Barr may get to the real truth.
New Attorney General William Barr told lawmakers yesterday that he will be looking to the “genesis” of the the FBI’s counterintelligence investigation into potential ties between members of Donald Trump’s presidential campaign and the Russian government began in 2016, saying, “I think spying on a political campaign is a big deal” — echoing some of the more inflammatory claims lobbed by President Donald Trump for months.
“I think spying did occur,” Barr said. “The question is whether it was . . . adequately predicated.”
The news will likely be viewed as a welcome development to the President, who has regularly called for an investigation and, as recently as last week, told reporters more should be done to examine the origins of the Russia probe.
It will also likely raise concerns of politicization of the department’s work at an already tense time, as Democrats worry that Barr is bending to the President’s demands and have called on Barr to release an unredacted version of the special counsel’s confidential report on the Russia investigation to Congress.
Barr’s own review of the FBI’s counterintelligene work was briefly touched on during his House appropriations hearing, but the attorney general went further during Wednesday’s Senate appropriations hearing explaining his reasoning.
“For the same reason we’re worried about foreign influence in elections, I think spying on a political campaign is a big deal,” Barr said. I’m not suggesting those rules were violated but I think it’s important to look at. . . . I think it’s my obligation.”
He added that he’s not launching a full blown investigation to the FBI, and does not view it as a problem that is “endemic” to the FBI, but has in mind some colleagues to help him “pull all this information together, and letting me know if there are some areas that should be looked at.”
Trump said Wednesday morning that Barr was doing a “great job” and “getting started on going back to the origins on where exactly this all started because it was an illegal witch hunt.”
“This was an attempted coup, this was an attempted takedown of a president,” Trump said.
Barr’s review is separate from the ongoing work being conducted by the Justice Department’s internal watchdog, Inspector General Michael Horowitz, but could not detail its precise scope nor explain how the work of US Attorney John Huber, who was also tasked with investigating surveillance matters, factors in at this stage, and Barr did not elaborate further. Stay tuned.
One person has died and 15 others were injured after a fiery explosion in Durham, North Carolina, Wednesday morning, according to officials.

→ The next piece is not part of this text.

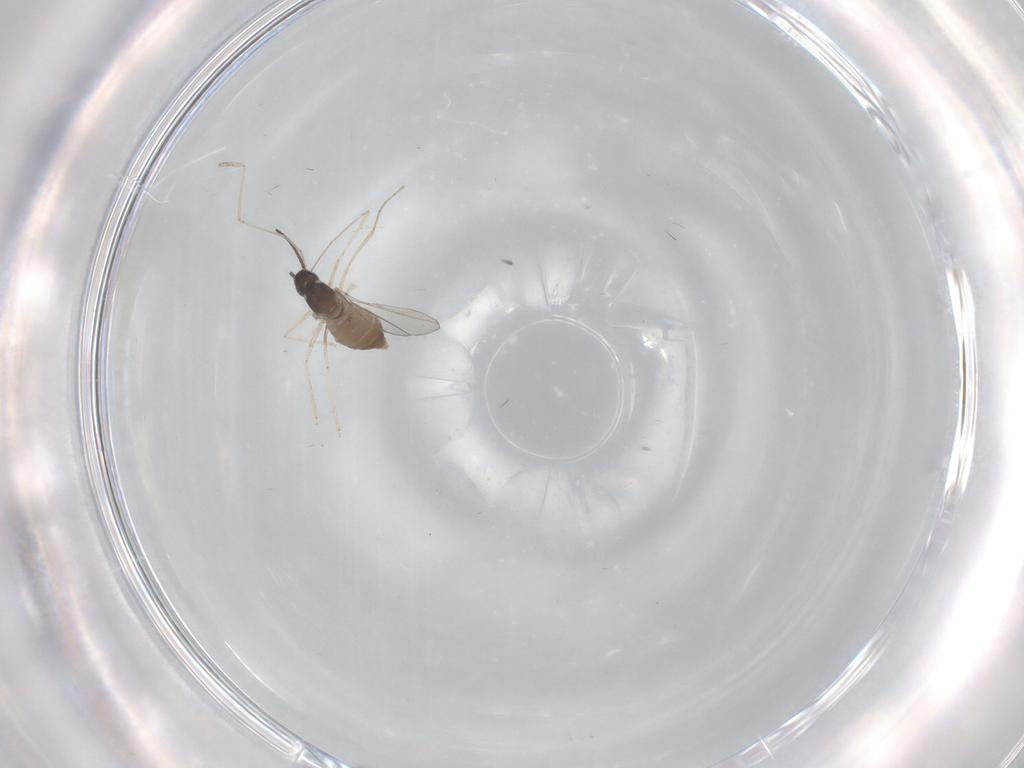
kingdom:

The blast was caused by a gas leak after a contractor drilling into the sidewalk struck a two-inch gas line, said Durham police. A building partially collapsed from the explosion, police said.
A firefighter is among the injured and was hospitalized in serious condition police said. Two Dominion Energy workers were also hurt, police said.
Actress Lori Loughlin, her husband and 14 other parents ensnared in a massive college entrance scam were hit with additional charges on Tuesday, including a count of conspiracy to commit money laundering, federal officials said. Loughlin is said to refuse to plead guilty as to hopefully not see prison time.
The new charges came a day after federal prosecutors said actress Felicity Huffman and 13 other defendants charged in the probe dubbed “Operation Varsity Blues” had agreed to plead guilty.
New York City Mayor Bill de Blasio yesterday declared a public health emergency in a heavily Orthodox Jewish section of Brooklyn amid a growing measles outbreak.
As part of the declaration, people living in select zip codes of Brooklyn’s Williamsburg neighborhood who have not been vaccinated against measles and may have been exposed to the highly-contagious virus will now be required to get the measles-mumps-rubella (MMR) vaccine.
“There’s no question that vaccines are safe, effective and life-saving,” de Blasio said in a statement. “I urge everyone, especially those in affected areas, to get their MMR vaccines to protect their children, families and communities.”
A total of 285 cases of measles have been confirmed in New York City’s Orthodox Jewish community since the outbreak began last October. The vast majority of cases involved children under 18 who were not vaccinated or who had not received the required number of doses of the MMR vaccine, according to the New York City Department of Health and Mental Hygiene.
Although no one has died, 21 patients have been hospitalized, including five who were admitted to a New York intensive care unit.